Mann wurde festgehalten

Während die Frau das Festzelt verließ, konnte der Mann festgehalten und an die Polizei übergeben werden. Auf der Suche nach Zeugen wurde der Vorfall für die Beamten noch unklarer. Während eine jüngere männliche Gruppe, die die Szene angeblich alle mitbekommen hatten, erklärten, dass "da nichts Anzügliches gewesen wäre", bekräftigte eine andere Zeugin den Verdacht. Sie habe gesehen, wie genau dieser junge Mann sich auch an eine Frau anschmiegen wollte. Daraufhin sei er von ihrem Begleiter zurechtgewiesen worden.



Opfer sollen sich bei Polizei melden

Das Problem der Polizei ist nun, dass sie einen Tatverdächtigen hat, diesem aber eine Straftat nicht mit der erforderlichen Sicherheit vorwerfen kann. Deshalb bitten die Beamten mögliche Geschädigte, sich unter der Telefonnummer 9852/67150 zu melden, um die Vorkommnisse konkretisieren zu können.

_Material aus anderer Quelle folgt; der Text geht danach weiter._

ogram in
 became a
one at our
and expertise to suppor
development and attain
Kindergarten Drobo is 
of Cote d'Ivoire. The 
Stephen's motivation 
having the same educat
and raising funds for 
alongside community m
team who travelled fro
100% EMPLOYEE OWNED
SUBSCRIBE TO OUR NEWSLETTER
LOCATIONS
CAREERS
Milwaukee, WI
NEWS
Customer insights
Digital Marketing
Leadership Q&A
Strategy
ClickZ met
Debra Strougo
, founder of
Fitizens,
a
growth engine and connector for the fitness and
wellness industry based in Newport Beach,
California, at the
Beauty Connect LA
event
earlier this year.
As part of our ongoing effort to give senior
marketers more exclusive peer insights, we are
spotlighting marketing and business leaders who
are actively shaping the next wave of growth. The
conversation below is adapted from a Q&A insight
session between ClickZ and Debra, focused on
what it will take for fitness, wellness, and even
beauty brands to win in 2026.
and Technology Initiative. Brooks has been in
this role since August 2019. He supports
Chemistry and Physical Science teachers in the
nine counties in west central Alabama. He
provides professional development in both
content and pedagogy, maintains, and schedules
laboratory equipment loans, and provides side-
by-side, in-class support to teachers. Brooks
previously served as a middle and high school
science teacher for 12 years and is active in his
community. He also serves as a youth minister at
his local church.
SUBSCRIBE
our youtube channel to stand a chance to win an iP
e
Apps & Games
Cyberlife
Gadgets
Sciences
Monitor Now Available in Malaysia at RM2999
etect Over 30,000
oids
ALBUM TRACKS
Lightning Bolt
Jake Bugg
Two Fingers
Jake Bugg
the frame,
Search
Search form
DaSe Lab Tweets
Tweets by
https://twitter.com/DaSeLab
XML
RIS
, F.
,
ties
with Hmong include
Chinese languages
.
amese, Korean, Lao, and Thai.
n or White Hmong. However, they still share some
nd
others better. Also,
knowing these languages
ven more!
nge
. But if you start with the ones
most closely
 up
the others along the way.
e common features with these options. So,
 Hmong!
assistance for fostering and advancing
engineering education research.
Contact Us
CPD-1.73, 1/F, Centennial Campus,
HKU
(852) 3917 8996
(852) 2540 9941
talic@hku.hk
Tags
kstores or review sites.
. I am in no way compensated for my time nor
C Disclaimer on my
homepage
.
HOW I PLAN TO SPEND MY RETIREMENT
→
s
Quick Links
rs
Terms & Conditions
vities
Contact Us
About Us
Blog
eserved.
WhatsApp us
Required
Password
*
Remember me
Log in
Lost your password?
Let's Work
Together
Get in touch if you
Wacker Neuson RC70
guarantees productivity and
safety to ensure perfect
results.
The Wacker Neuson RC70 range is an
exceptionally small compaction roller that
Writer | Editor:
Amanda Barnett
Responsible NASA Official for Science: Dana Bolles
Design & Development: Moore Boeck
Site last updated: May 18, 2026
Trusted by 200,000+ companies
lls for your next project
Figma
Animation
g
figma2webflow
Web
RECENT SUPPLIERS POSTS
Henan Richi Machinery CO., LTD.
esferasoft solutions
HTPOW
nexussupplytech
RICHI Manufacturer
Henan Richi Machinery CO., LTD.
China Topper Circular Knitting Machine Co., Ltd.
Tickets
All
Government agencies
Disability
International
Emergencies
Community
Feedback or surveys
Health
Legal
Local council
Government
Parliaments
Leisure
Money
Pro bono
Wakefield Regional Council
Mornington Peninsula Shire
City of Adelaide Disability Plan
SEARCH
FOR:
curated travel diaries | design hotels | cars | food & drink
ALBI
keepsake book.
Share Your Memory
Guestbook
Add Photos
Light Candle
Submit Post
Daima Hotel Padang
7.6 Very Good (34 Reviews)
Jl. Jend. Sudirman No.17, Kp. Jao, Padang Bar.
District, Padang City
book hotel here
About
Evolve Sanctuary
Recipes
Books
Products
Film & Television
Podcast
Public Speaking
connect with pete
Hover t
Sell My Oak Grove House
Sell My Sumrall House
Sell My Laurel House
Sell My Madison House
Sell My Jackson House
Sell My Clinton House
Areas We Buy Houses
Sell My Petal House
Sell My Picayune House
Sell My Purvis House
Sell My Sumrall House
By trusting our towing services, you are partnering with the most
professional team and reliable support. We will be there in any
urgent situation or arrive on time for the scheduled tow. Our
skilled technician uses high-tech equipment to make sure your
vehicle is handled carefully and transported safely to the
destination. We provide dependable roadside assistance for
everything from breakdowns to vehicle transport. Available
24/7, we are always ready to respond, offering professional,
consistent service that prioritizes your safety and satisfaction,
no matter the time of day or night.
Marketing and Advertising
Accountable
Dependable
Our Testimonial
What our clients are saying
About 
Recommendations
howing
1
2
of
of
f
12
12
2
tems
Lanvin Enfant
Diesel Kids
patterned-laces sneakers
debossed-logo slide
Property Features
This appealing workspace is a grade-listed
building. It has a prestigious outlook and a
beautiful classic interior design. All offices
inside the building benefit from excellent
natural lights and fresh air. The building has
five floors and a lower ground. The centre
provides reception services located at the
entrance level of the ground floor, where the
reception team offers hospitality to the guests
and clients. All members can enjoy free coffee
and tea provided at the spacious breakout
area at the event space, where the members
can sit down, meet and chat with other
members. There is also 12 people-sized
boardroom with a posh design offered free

Nur bei einem konkreten Verdacht besteht die Möglichkeit, entsprechend auf einen potenziellen Täter einwirken und beweiskräftig ermitteln zu können. Die Polizei nimmt derartige Vorfälle sehr ernst und hat für den letzten Festtag schon ein Betretungsverbot für den 22-jährigen Mann ausgesprochen, damit sich ähnliches nicht wiederholt.